I had an apprehension that something calamitous was about to happen; I raced into the bedroom and shut the door. As I stood there, thinking I had overreacted, I heard a sound: a snap not unlike the discharge of a static spark, yet somehow organic, almost like the slap of water against a pier and, though no louder than, say, the pop of a faulty speaker on a concert stage, frightening in that it seemed to issue from within my body. A pressure wave must have followed, for I wound up on the floor, my head jammed into the corner. Woozy, my mind curiously blank, but unhurt. Not a single ache or pain, as if instead of being flung into the corner, I had been displaced and set down in that awkward position. I sat up, had a look around and noticed that the bed stood closer to the wall than I remembered. And the framed photograph of sea stacks along the Oregon coast above the bed, I could have sworn it had been hung higher. And the door, the grain of the spruce planks that formed it had, I was certain, been sharper. Lying in bed, I had often contrived pictures of their patterns, Native American shapes, animals and ritual designs; now I could see nothing of the kind. Whether this remarked upon a change in my perceptions or in the room itself, I had no clue, but it made me wonder if my body, too, had changed, perhaps in some deleterious way. Then a clatter from the living room, as of furniture being knocked about, yanked me back into the moment. Isha, cheated of his quarry, was hunting me.
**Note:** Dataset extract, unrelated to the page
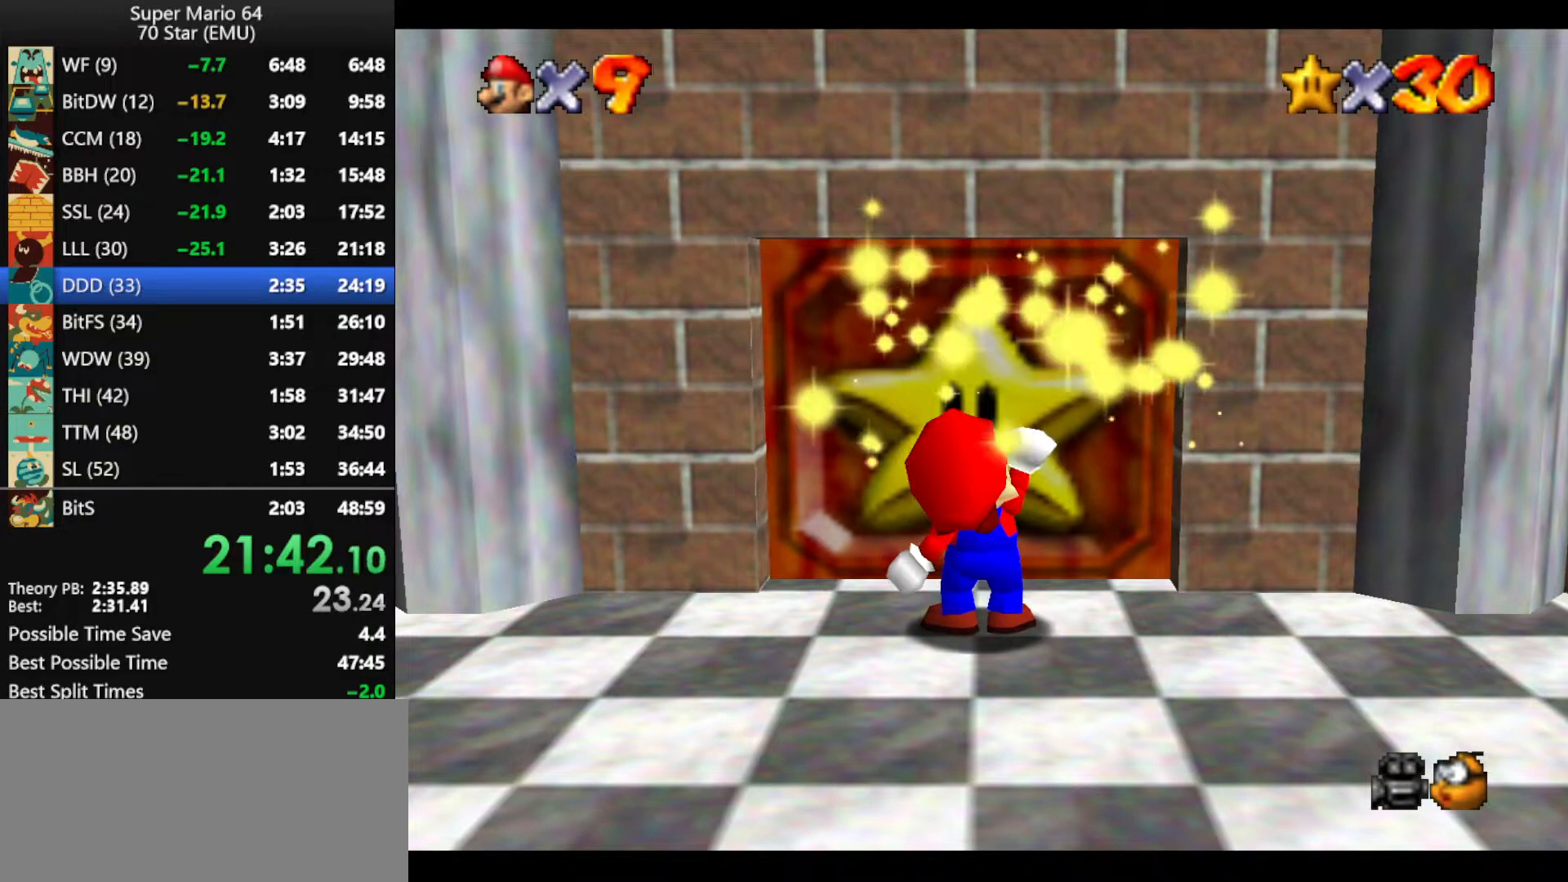
{"buttons": ["A", "B"], "left_stick": "center", "events": [[433, "B", "down"], [467, "A", "down"]]}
Fear was sharp in me and I would have gone through the window, but the window was electronically locked and the punch code wouldn’t work. Maybe the circuitry, I thought, had undergone a change. The tranquilizer rifle was in the living room, where Ariel had left it. I searched about for a weapon and recalled the case, stored in the closet wall safe. I opened the closet, fumbled with the combination, hauled out the case, listening all the while to Isha wrecking the cabin on his way along the corridor. I removed Ariel’s gun from the case. Fifteen pounds of dull red metal. We had never tried to fire it and I had no confidence it could be fired, but I hoped it would discourage him.

Either Isha was unfamiliar with doorknobs or else he considered them inappropriate—the door flew off its hinges with a splintering crash and toppled across the bed. He ducked his head in, spotted me and entered with a sinuous twisting movement that made my heart leap. I trained the gun at him, holding it in both hands, and squeezed the grip; but to no result. I squeezed a second time, exerting greater pressure, and when again nothing happened, Isha gave forth with a seething, spit-filled sound that I, in my fear, took for gloating laughter. He could have reached me in a single stride, but he remained standing inside the door. Though I had the thought that he might not want to kill me, it was swept aside by the menace of his physicality. The bloody maw and those cracked yellow eyes and his fingers—I imagined them ripping the cartilage of my throat. As I readjusted my hold on the gun in order to exert more pressure, my forefinger touched a soft depression in the metal and the weapon came alive with a throbbing. Perhaps Isha was blessed with extraordinarily acute senses and felt it, too, for he spoke then the only words I allowed him to speak, and though as I’ve said my comprehension of his language was imperfect, the gist of his message came through:

“Brother,” he said. “This is all for nothing.”